-- ЗАДАНИЯ --
1. Открытие какого кинофестиваля проходило с показом «Мулен Руж», согласно тексту о фильме «Мулен Руж»?
2. Обновите часть текста о фильме «Мулен Руж», которая начинается со слов «Деньги портят не» и заканчивается словами «увы, не значится.», заменив «грустной банальностью» на «печальной истиной».

-- ФРАГМЕНТ ТЕКСТА --
В дурном вкусе
1 августа 2001 г.
Для начала разделаемся с сюжетом, тем более что звучит он до невозможности
привлекательно и многообещающе. Нищий поэт из Англии по имени Кристиан (Юэн
Макгрегор) приезжает в богемный Париж рубежа веков, знакомится с
Тулуз-Лотреком (Джон Легуизамо), возглавляющим банду любителей абсента,
любви и свободы самовыражения, влюбляется в прекрасную куртизанку Сатин
(Николь Кидман) и пишет для нее пьесу, которая сделает из танцовщицы "Мулен
Руж" великую актрису. Дальше будет любовный треугольник, неизлечимая
болезнь, мнимое предательство и любовь сильнее смерти. Добавьте к этому
визуальную фантазию режиссера -- и получите идеальный фильм для официальных
церемоний международных кинофестивалей класса "А" ("Мулен Руж" открывал
Канн и закрывал Москву). Ярко, броско, эффектно. Жаль только, что зовут
режиссера Баз Лурман, а в фильмографии его были и такие фильмы, как "Только
в танцевальном зале" и "Ромео + Джульетта".
Деньги портят не только обывателей, но и талантливых режиссеров. Спорить с
этой грустной банальностью бессмысленно. Лишь у единиц, вроде голливудского
вундеркинда Тима Бартона, чья "Планета обезьян" бьет в эти дни кассовые
рекорды американского проката, получается снимать чем дороже, тем лучше.
Австралийский вундеркинд Баз Лурман, заявивший о себе в 1992 году на
Каннском фестивале, где состоялась премьера его дебюта "Только в
танцевальном зале", среди этих единиц, увы, не значится.

-- ИСХОДНЫЕ ДАННЫЕ --
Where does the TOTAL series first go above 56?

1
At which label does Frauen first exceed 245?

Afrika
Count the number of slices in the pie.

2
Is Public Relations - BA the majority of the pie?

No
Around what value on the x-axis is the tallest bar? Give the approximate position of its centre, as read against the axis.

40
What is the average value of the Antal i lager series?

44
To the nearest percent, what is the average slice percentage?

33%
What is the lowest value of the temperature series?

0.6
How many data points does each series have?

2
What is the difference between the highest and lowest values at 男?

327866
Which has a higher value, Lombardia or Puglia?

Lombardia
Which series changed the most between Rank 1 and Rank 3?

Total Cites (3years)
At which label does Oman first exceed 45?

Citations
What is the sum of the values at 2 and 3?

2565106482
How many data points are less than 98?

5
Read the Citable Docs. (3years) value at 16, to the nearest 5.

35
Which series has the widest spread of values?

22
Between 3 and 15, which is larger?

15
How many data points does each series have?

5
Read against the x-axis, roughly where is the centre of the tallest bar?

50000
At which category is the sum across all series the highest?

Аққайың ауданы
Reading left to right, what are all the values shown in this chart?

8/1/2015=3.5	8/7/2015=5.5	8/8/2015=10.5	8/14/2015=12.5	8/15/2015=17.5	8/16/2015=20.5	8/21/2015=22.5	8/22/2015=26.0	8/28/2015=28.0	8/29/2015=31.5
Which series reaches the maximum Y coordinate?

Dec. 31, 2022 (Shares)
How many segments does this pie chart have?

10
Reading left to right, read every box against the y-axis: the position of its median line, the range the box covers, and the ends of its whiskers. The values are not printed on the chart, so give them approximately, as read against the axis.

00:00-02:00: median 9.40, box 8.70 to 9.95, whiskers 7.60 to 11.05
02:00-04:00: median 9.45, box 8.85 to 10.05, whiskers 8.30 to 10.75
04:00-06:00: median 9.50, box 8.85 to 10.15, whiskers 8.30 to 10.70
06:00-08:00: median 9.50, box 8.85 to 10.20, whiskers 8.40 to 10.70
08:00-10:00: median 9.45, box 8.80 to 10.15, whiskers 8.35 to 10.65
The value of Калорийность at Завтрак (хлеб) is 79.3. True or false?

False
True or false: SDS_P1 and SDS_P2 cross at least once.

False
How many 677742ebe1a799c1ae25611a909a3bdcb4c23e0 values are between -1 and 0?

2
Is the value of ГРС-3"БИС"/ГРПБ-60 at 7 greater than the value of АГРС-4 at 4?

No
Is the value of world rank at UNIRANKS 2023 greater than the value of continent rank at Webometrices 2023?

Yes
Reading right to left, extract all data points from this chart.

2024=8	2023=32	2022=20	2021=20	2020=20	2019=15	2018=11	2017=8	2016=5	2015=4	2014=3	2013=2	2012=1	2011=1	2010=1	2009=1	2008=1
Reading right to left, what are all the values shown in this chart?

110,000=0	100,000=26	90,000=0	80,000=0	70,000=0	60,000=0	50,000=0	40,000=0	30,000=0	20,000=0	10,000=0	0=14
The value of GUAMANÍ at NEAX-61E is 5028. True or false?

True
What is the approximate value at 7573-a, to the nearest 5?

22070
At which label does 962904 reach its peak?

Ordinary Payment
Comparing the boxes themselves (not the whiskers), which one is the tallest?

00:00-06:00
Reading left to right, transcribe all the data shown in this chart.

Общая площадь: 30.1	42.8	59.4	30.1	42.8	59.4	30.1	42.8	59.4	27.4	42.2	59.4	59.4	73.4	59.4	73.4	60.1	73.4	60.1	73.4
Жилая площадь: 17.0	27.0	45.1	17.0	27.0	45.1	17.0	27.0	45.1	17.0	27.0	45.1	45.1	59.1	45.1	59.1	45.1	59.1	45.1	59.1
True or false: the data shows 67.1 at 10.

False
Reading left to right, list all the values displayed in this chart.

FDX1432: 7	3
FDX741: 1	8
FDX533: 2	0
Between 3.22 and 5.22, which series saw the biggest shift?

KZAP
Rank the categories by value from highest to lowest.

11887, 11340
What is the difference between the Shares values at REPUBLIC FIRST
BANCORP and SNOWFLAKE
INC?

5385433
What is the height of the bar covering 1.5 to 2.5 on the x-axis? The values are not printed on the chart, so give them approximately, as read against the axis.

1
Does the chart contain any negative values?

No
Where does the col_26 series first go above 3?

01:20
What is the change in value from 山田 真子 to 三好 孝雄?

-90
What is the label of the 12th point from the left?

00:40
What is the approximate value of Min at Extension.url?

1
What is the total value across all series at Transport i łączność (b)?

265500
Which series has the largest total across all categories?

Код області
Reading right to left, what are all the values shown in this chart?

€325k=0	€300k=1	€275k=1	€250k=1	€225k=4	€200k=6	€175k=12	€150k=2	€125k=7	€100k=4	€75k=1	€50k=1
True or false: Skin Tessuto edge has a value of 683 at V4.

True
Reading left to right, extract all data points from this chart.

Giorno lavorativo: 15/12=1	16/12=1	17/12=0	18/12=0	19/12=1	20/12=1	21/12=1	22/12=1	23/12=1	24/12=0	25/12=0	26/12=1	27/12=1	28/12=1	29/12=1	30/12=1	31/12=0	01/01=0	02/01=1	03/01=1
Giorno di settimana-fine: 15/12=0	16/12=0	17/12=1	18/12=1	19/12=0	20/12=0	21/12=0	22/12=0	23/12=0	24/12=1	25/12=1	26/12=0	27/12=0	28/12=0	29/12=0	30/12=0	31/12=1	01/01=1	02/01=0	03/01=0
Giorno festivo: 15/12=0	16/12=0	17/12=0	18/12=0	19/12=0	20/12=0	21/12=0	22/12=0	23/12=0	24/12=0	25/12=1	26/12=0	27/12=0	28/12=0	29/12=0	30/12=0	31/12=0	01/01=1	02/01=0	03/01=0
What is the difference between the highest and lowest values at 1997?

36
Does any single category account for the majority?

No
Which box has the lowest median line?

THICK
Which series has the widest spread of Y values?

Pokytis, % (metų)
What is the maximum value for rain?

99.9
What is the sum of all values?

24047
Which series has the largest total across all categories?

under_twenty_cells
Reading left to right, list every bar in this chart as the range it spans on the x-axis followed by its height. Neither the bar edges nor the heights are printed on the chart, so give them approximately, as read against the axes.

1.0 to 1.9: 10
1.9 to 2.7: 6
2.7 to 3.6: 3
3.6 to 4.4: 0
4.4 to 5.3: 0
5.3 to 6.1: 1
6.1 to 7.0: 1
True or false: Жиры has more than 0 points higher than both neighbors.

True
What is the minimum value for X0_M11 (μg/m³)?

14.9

-- ОТВЕТЫ --
1. «Мулен Руж» открывал Каннский фестиваль.

2.
Деньги портят не только обывателей, но и талантливых режиссеров. Спорить с
этой печальной истиной бессмысленно. Лишь у единиц, вроде голливудского
вундеркинда Тима Бартона, чья "Планета обезьян" бьет в эти дни кассовые
рекорды американского проката, получается снимать чем дороже, тем лучше.
Австралийский вундеркинд Баз Лурман, заявивший о себе в 1992 году на
Каннском фестивале, где состоялась премьера его дебюта "Только в
танцевальном зале", среди этих единиц, увы, не значится.